— What is expected —
Filter this material down to the lines that hold "avatars", copying each one.

— Records for this exercise —
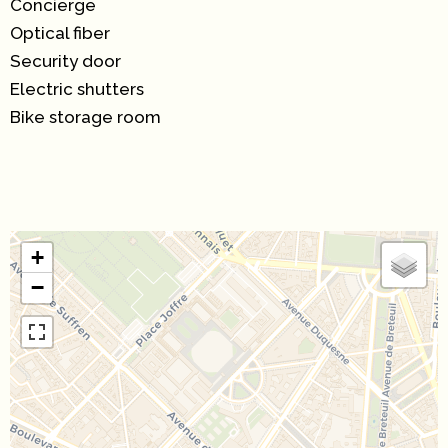
Concierge
Optical fiber
Security door
Electric shutters
Bike storage room
+
−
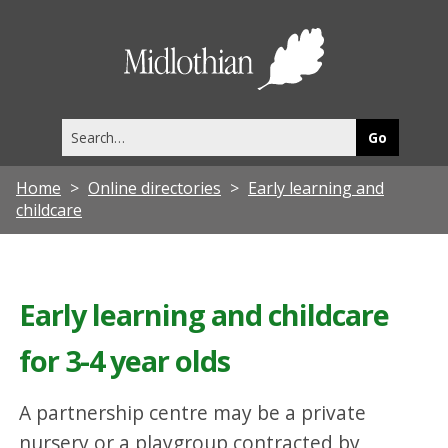
Midlothia
Council
Search
this
site
Home
Online directories
Early learning and
childcare
Early learning and childcare
for 3-4 year olds
A partnership centre may be a private
nursery or a playgroup contracted by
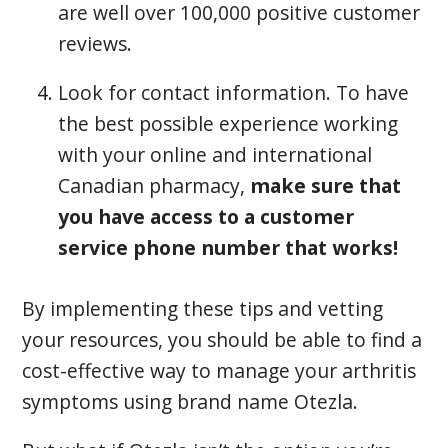
are well over 100,000 positive customer
reviews.
Look for contact information. To have
the best possible experience working
with your online and international
Canadian pharmacy,
make sure that
you have access to a customer
service phone number that works!
By implementing these tips and vetting
your resources, you should be able to find a
cost-effective way to manage your arthritis
symptoms using brand name Otezla.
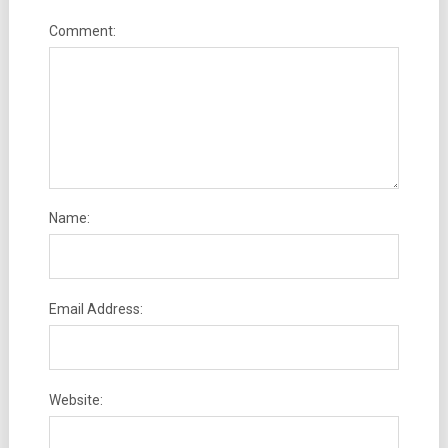
Comment:
Name:
Email Address:
Website:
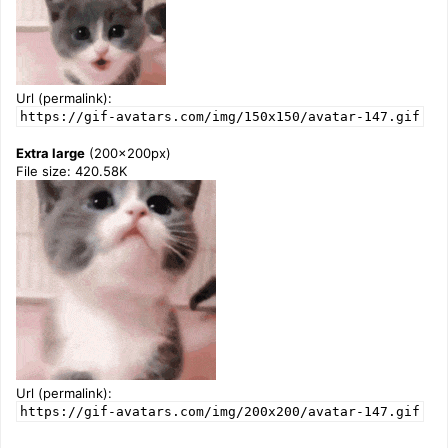
Url (permalink):
https://gif-avatars.com/img/150x150/avatar-147.gif
Extra large
(200x200px)
File size: 420.58K
Url (permalink):
https://gif-avatars.com/img/200x200/avatar-147.gif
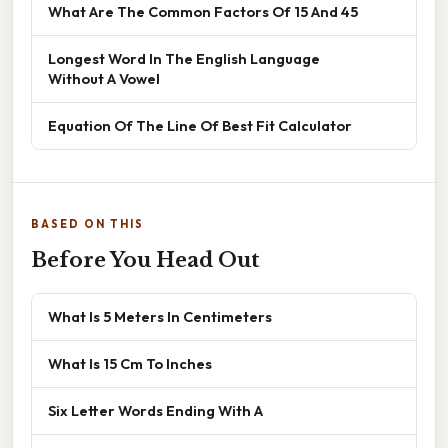
What Are The Common Factors Of 15 And 45
Longest Word In The English Language
Without A Vowel
Equation Of The Line Of Best Fit Calculator
BASED ON THIS
Before You Head Out
What Is 5 Meters In Centimeters
What Is 15 Cm To Inches
Six Letter Words Ending With A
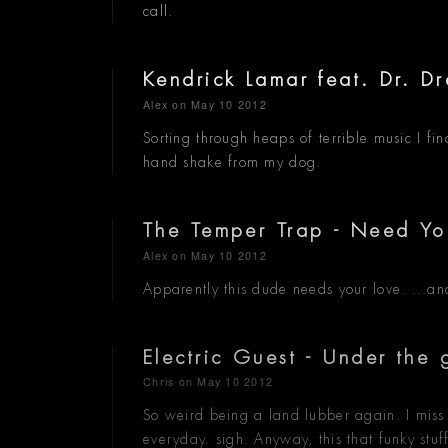
call.
Kendrick Lamar feat. Dr. D
Alex
on May 10 2012
Sorting through heaps of terrible music I fi
hand shake from my dog.
The Temper Trap - Need Yo
Alex
on May 10 2012
Apparently this dude needs your love. ...an
Electric Guest - Under the
Chris
on May 10 2012
So weird being a land lubber again. I miss
everyday. sigh. Anyway, this that funky stuf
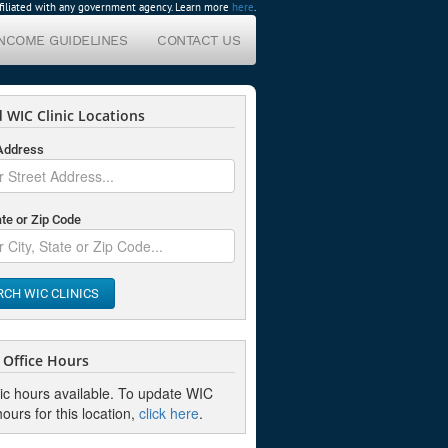
affiliated with any government agency. Learn more
here
.
INCOME GUIDELINES
CONTACT US
 WIC Clinic Locations
 Address
ate or Zip Code
RCH WIC CLINICS
Office Hours
nic hours available. To update WIC
hours for this location,
click here
.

— Solution to this task —
https://gif-avatars.com/img/150x150/avatar-147.gif
https://gif-avatars.com/img/200x200/avatar-147.gif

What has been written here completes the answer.